▸ **TASK REQUIREMENTS**:
1/ Which two earlier Follett novels does the book review say were written in a similar fashion?
2/ Reproduce word for word the section of the book review that begins at the words "Follett uses very" and stops after the words "is no variety.".

▸ **DOCUMENT TEXT**:
Fall of Giants

by Ken Follett, 2010, Dutton, published by the Penguin Group, New York

This book was a disappointment.  Follett has attempted to create a great historical trilogy and this is the first book in this effort.  The book is written in a similar fashion as his previous novels, Pillars of the Earth and World Without End, in that he picks out individuals in various walks of life and traces their lives through various historical events.  But, unlike the previous novels which were set in much earlier times, Fall of Giants takes place at the beginning of the twentieth century and extends through World War I.  Perhaps it’s because the timeframe is much more recent that Follett’s historical novel becomes so much more trite.

Follett’s characters are extremely one-dimensional.  It seems that once they get identified with a particular cause or philosophy, they remain totally rigid and unable to be at all flexible in their perspectives.  They seem to be stick figures in a gigantic soap opera and they very quickly become tiresome.  One of the main characters is an English earl, Lord Fitzherbert, who is mired in his conservative view of the world.  His German counterpart is Otto von Ulrich who is even more of a conservative dinosaur in his views.  Lord Fitzherbert reminded me very much of the Earl of Grantham in Downton Abbey, except for the fact that the Earl of Grantham, while clinging to his old ways, really cares about other individuals and can sometimes be persuaded to alter his views.  In so doing, he becomes someone that is at least interesting.  Lord Fitzherbert in Fall of Giants has no such endearing qualities, however.  As I progressed through the book, I found that I was losing interest in the other characters as well because of the same reason.

Follett uses very short sentences in his books in order to make it fairly easy to read.  This helps to keep it going, but after a while it becomes a bit tedious as there is no variety.

The historical backdrop of the novel, the start of World War I and it’s subsequent impact on the characters, had a lot of potential but it somehow wasn’t connected as well as it could have been.  An example is the depiction of the war’s ending.  The scene was a battle at a bridge in France and the Germans’ defeat in that battle.  In the next few pages the Germans were suing for peace.  The reasons for the war ending were left very vague.

Also, Winston Churchill was depicted throughout the novel as a warmongering Conservative who was fighting the franchisement of women and all labor reforms.  No mention was given of Churchill sponsoring the bills to provide national health insurance and a minimum wage for the workers when he was a member of the Liberal Party.

Finally, Follett, in an attempt, I suppose, to pander to the reading public these days, includes many awkward sex scenes throughout the novel.  These scenes altogether seem to detract from the novel versus adding any real value.

▸ **MATERIAL PROVIDED**:
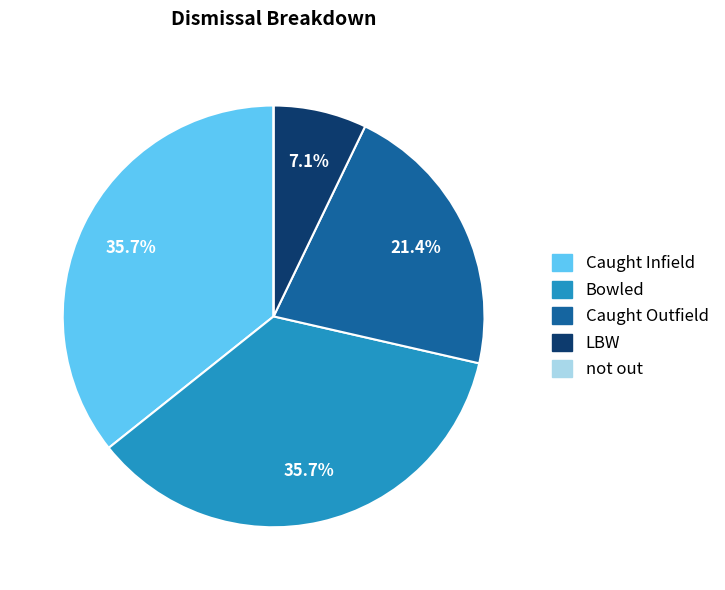

How much of the chart is everything except Caught Infield?

64.3%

▸ **WRITTEN RESPONSES**:
1/ Pillars of the Earth and World Without End.

2/
Follett uses very short sentences in his books in order to make it fairly easy to read.  This helps to keep it going, but after a while it becomes a bit tedious as there is no variety.